Эта позиция шла вразрез с незыблемыми, казалось бы, принципами, утвержденными гуманистическим пафосом русской литературной традиции. Весь литературный опыт предшествующего столетия утверждал жалость к «маленькому человеку», открытому Пушкиным в «Станционном смотрителе», сострадание «униженным и оскорбленным» Достоевского — Набоков не видит в литературе места жалости и состраданию. Русский XIX век утверждал любовь как величайшую общечеловеческую ценность — в романах Набокова нет любви, но лишь жалкая пародия на нее. Трагедия «лишнего человека» — от Онегина до Обломова — объяснялась невозможностью для мыслящей личности общественного служения в условиях скверной действительности — для Набокова сама мысль об общественном служении или социальном пафосе литературы кажется кощунственной и недостойной искусства и художника. Чехов объясняет трагедию Ионыча тем, что жизнь прошла мимо, не затронув и не взволновав, — для Набокова здесь не может быть трагедии, ибо куда важнее внутренняя жизнь личности и субъективное ощущение счастья и состоявшейся жизни. Стоит ли говорить о неприятии Набоковым и его героем любого суда, будь то суд «общественности», стоящей справа или слева от художника, или же суд собственной совести героя, находящегося чаще всего вообще вне нравственного закона, как в «Лолите» или «Камере обскура».

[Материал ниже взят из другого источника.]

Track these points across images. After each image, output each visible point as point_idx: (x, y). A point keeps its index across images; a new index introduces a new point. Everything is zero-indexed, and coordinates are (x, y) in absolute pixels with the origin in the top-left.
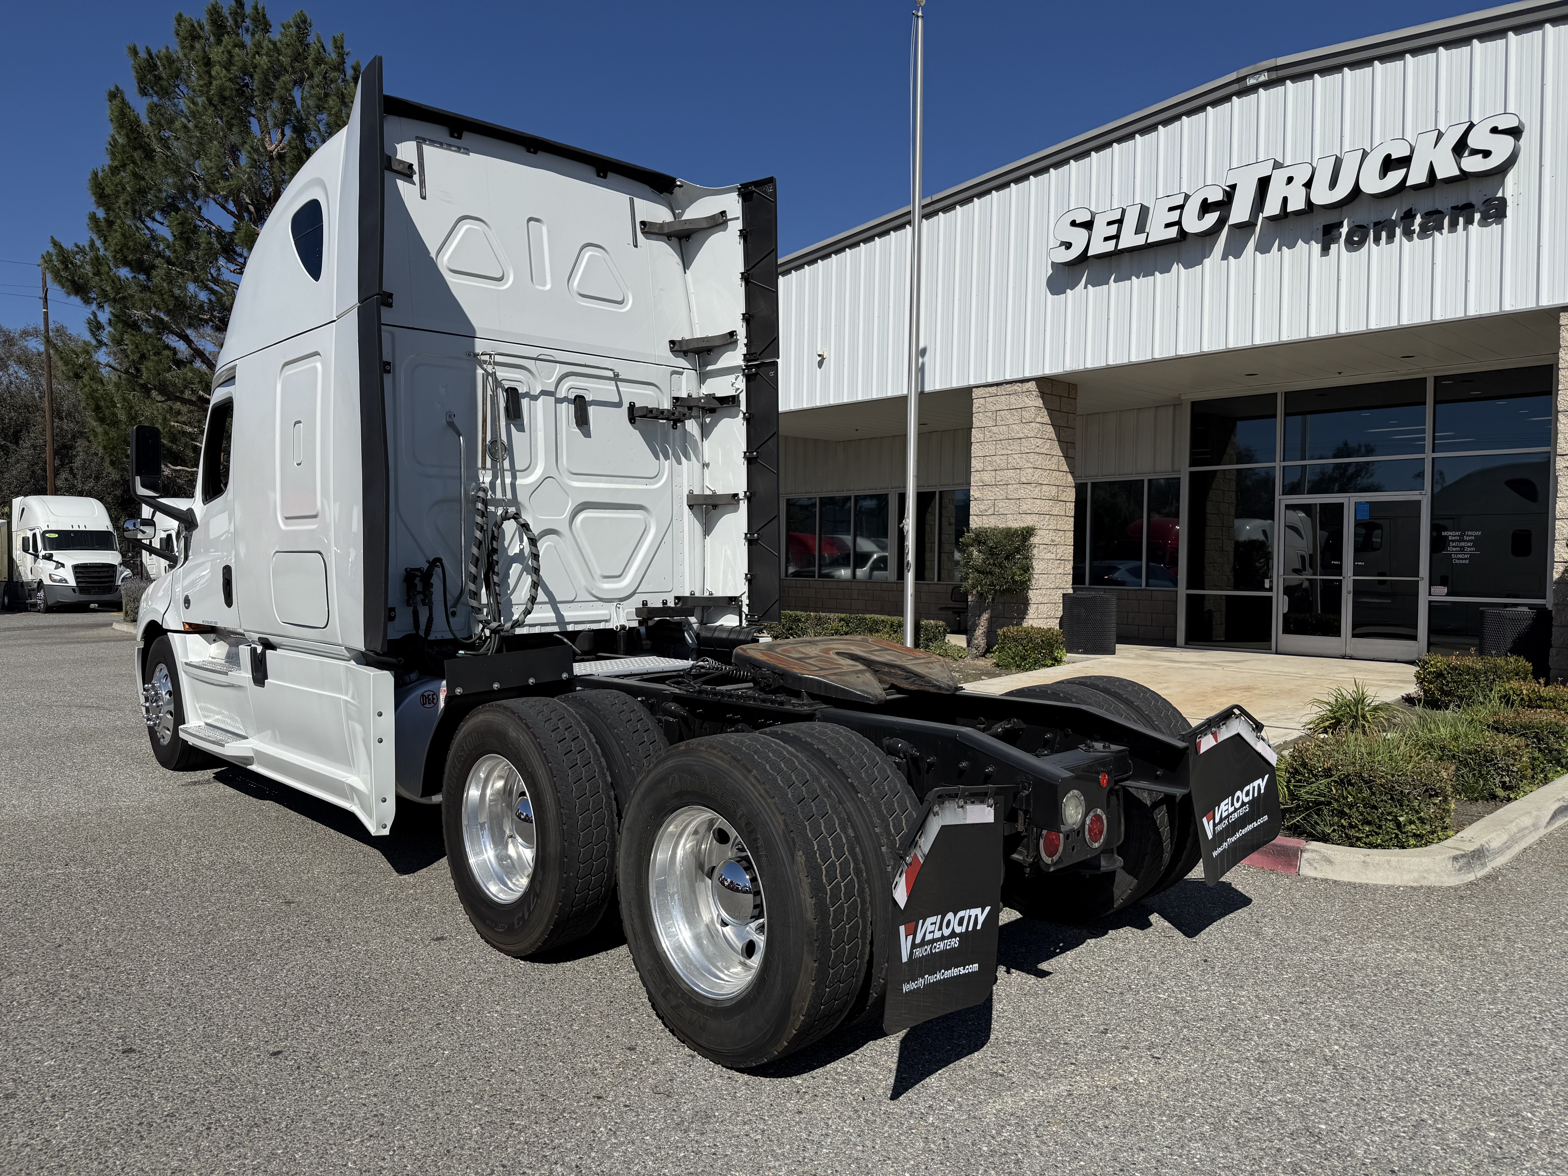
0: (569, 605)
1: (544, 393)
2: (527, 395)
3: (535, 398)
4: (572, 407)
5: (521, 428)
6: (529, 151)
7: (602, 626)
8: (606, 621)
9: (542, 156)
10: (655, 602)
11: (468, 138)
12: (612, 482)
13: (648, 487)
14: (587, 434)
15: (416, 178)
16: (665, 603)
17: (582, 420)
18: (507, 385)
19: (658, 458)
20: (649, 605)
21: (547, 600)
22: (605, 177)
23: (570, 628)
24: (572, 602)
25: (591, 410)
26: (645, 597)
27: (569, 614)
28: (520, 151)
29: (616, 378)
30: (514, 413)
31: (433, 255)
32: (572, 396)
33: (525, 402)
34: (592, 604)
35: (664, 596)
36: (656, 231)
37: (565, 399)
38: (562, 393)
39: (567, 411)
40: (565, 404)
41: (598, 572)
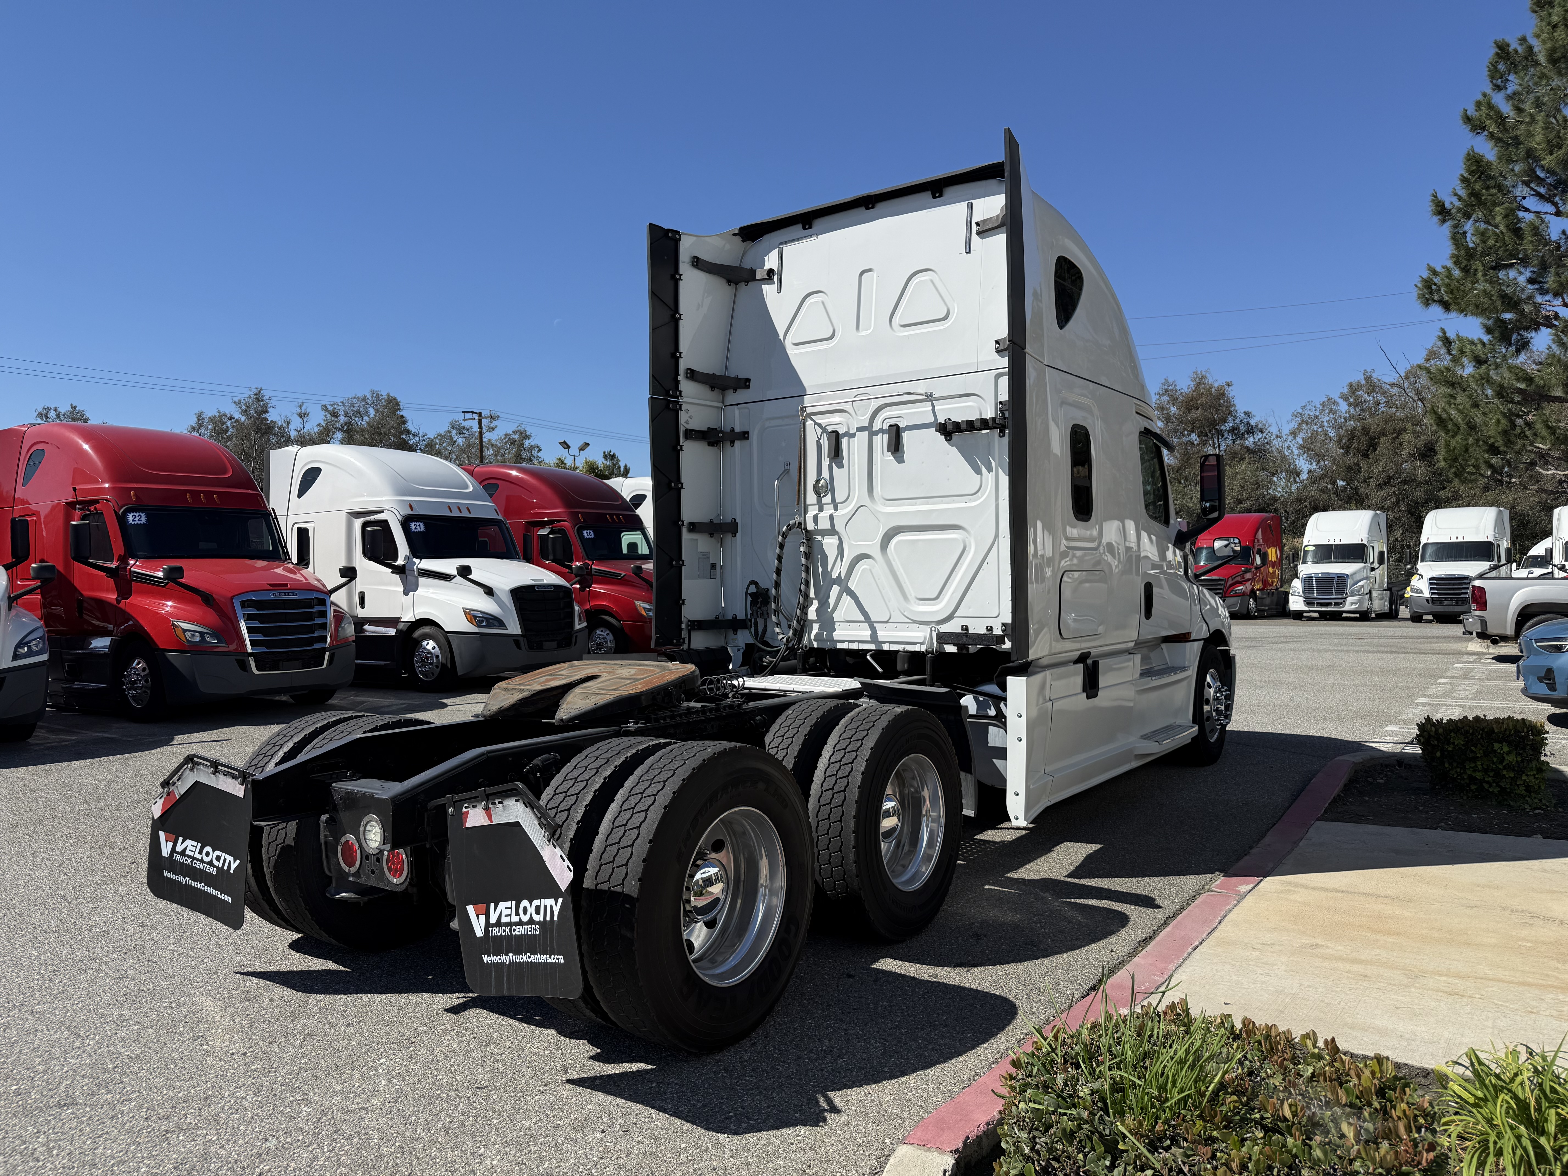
0: (885, 625)
1: (860, 429)
2: (847, 434)
3: (853, 436)
4: (886, 436)
5: (840, 466)
6: (867, 208)
7: (917, 648)
8: (921, 644)
9: (881, 207)
10: (978, 628)
11: (818, 224)
12: (927, 504)
13: (969, 505)
14: (900, 460)
15: (776, 278)
16: (990, 629)
17: (896, 446)
18: (830, 429)
19: (978, 471)
20: (971, 631)
21: (862, 619)
22: (941, 196)
23: (886, 647)
24: (887, 622)
25: (906, 436)
26: (965, 622)
27: (883, 634)
28: (861, 212)
29: (930, 398)
30: (836, 453)
31: (782, 337)
32: (886, 427)
33: (844, 441)
34: (907, 625)
35: (989, 622)
36: (991, 226)
37: (881, 431)
38: (877, 426)
39: (881, 442)
40: (881, 435)
41: (912, 593)
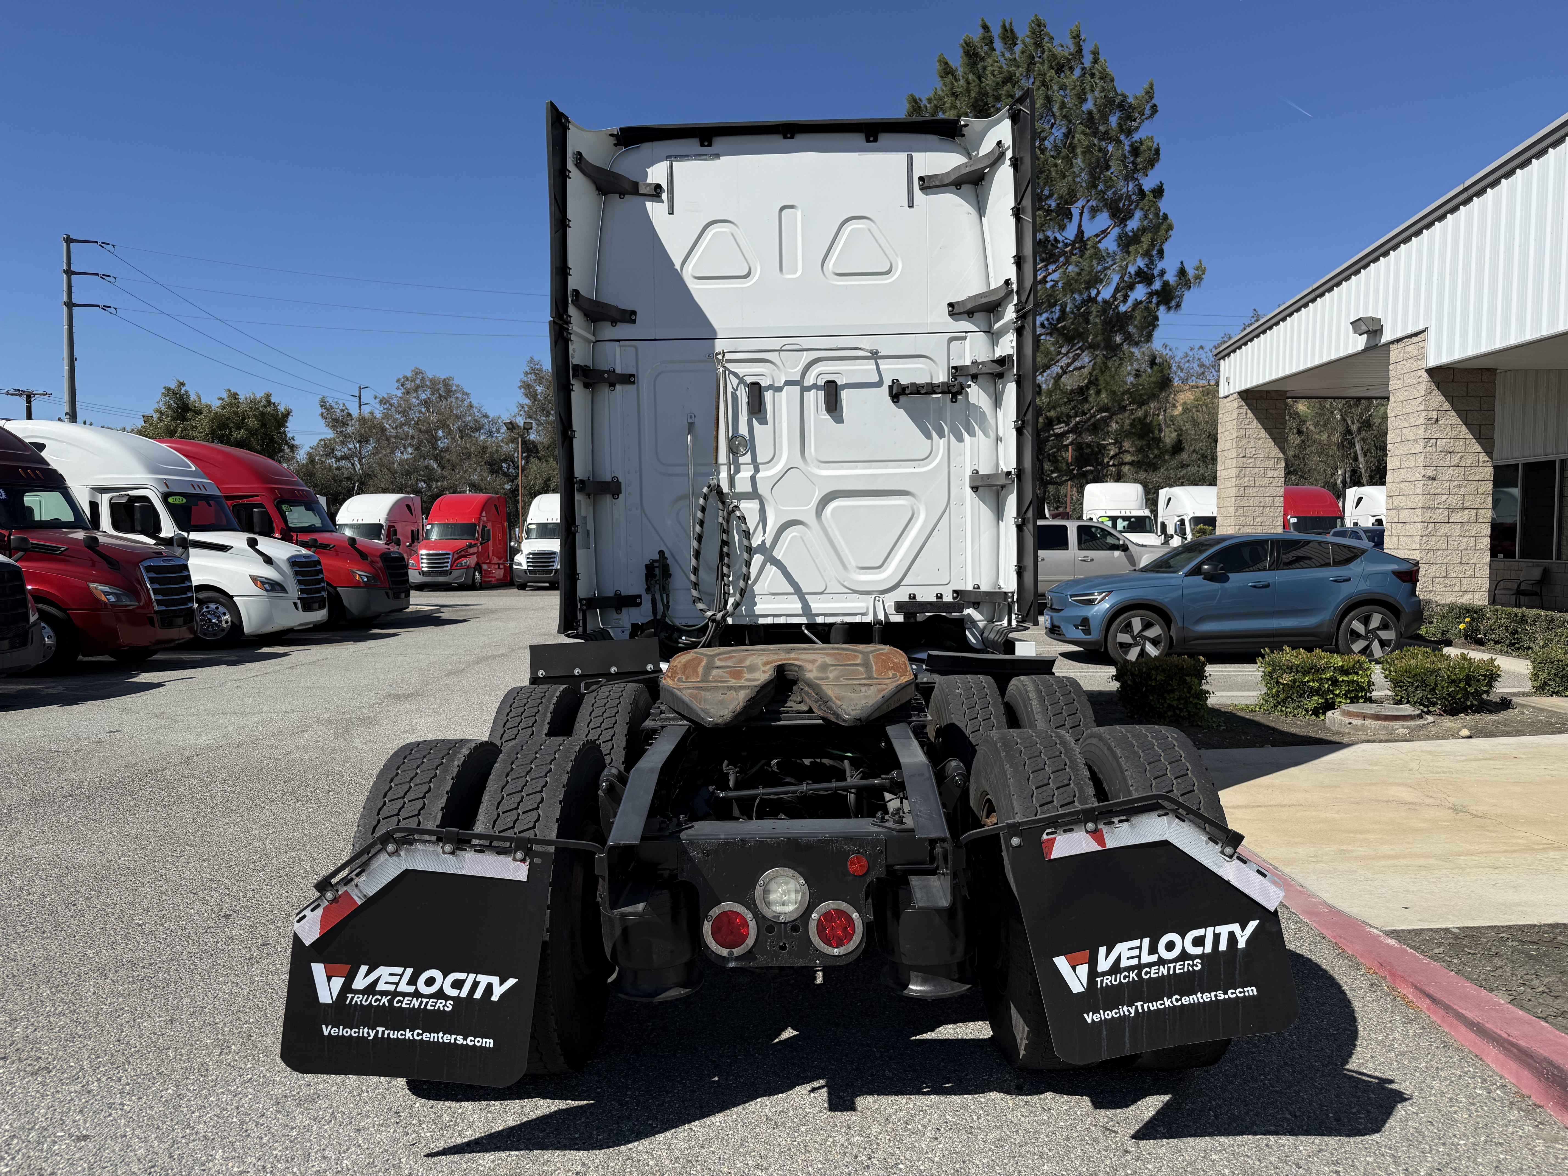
0: (819, 596)
1: (788, 383)
2: (770, 387)
3: (779, 389)
4: (821, 394)
5: (763, 421)
6: (785, 138)
7: (857, 619)
8: (863, 614)
9: (800, 139)
10: (927, 596)
11: (719, 143)
12: (870, 468)
13: (917, 470)
14: (839, 419)
15: (664, 196)
16: (940, 596)
17: (833, 405)
18: (749, 380)
19: (929, 436)
20: (919, 599)
21: (792, 590)
22: (875, 140)
23: (820, 620)
24: (822, 593)
25: (844, 394)
26: (912, 590)
27: (816, 605)
28: (777, 140)
29: (875, 355)
30: (757, 407)
31: (678, 266)
32: (821, 382)
33: (768, 395)
34: (845, 596)
35: (939, 590)
37: (815, 386)
38: (810, 380)
39: (815, 398)
40: (813, 392)
41: (852, 562)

Эта позиция была столь нова для русского художника, что прозу Сирина сразу же встретил хор недоуменных голосов эмигрантской критики. Первым и наиболее очевидным способом объяснить эти странности писателя было объявить его «нерусским». Эту примитивную ошибку сделал, в частности, Георгий Иванов в журнале «Числа», заявив, что в романе «Король, дама, валет» «старательно скопирован средний немецкий образец», в «Защите Лужина» — французский, что оригиналы хороши, и копия, право, не дурна, и что суть писательской техники Сирина составляет счастливо найденная идея перелицовывать на удивление соотечественникам наилучшие заграничные образцы. С этим были согласны почти все. М. Цетлин, размышляя о первых романах Набокова, говорил, что они «настолько вне большого русла русской литературы, так чужды русских литературных влияний, что критики невольно ищут влияний иностранных». Это было наиболее простое псевдорешение того неразрешимого, казалось бы, уравнения, которое составила в отношении к Набокову Зинаида Гиппиус, назвав его талантом, которому нечего сказать. Талант — и пустота… Так она сформулировала противоречие сирийского творчества, ощущаемое почти всеми современниками, писавшими о нем. Очень точно это противоречие определил В. Варшавский, размышляя о «Подвиге» и находя там «утомительное изобилие физиологической жизненности… Все чрезвычайно сочно и красочно и как — то жирно. Но за этим разлившимся вдоль и вширь половодьем — пустота, не бездна, а пустота, плоская пустота, как мель, страшная именно отсутствием глубины».
Талантливо — бесцельно. Красочно, сочно — и пусто. Великолепная демонстрация писательской техники — и отсутствие нравственного закона. Красиво — но зачем? «Замечательный писатель, оригинальнейшее явление», «талант подлинный, несомненный, абсолютно — очевидный», «исключительный, несомненный талант»(все эти эпитеты принадлежат Г. Адамовичу) — и полное отсутствие привычного гуманистического пафоса любви к людям: «У него отсутствует, в частности, столь характерная для русской литературы любовь к человеку», — сетовал Г. Струве. «Душно, странно и холодно в прозе Сирина», — вторил ему Г. Адамович. «Людям Сирина недостает души… Мертвый мир…» — добавлял он же по поводу романа «Отчаяние». «Чувство внутреннего измерения, внутренний мир человека и мира лежат вне восприятия Сирина, — присоединялся к этому единодушному хору Ю. Терапиано, анализируя «Камеру обскура». — Волшебство, увлекательное, блестящее — но не магия… Пусто становится от внутренней опустошенности — нет, не героев, самого автора».
Если и видели современники Сирина позитивную сторону его творений, то только с внешней, формальной стороны. Наиболее показательной здесь является вполне доброжелательная статья В. Ходасевича, где он использовал метафору, ставшую потом расхожей, сравнив писателя с фокусником, «который, поразив зрителя, тут же показывает лабораторию своих чудес. Тут, мне кажется, — пишет Ходасевич, — ключ ко всему Сирину. Его произведения населены не только действующими лицами, но и бесчисленным множеством приемов, которые, точно эльфы или гномы, снуя между персонажами, производят огромную работу: пилят, режут, приколачивают, малюют, на глазах у зрителя ставя и разбирая те декорации, в которых разыгрывается пьеса. Они строят мир произведения и сами оказываются его неустранимо важными персонажами. Сирин их потому не прячет, что одна из главных задач его — именно показать, как живут и работают приемы».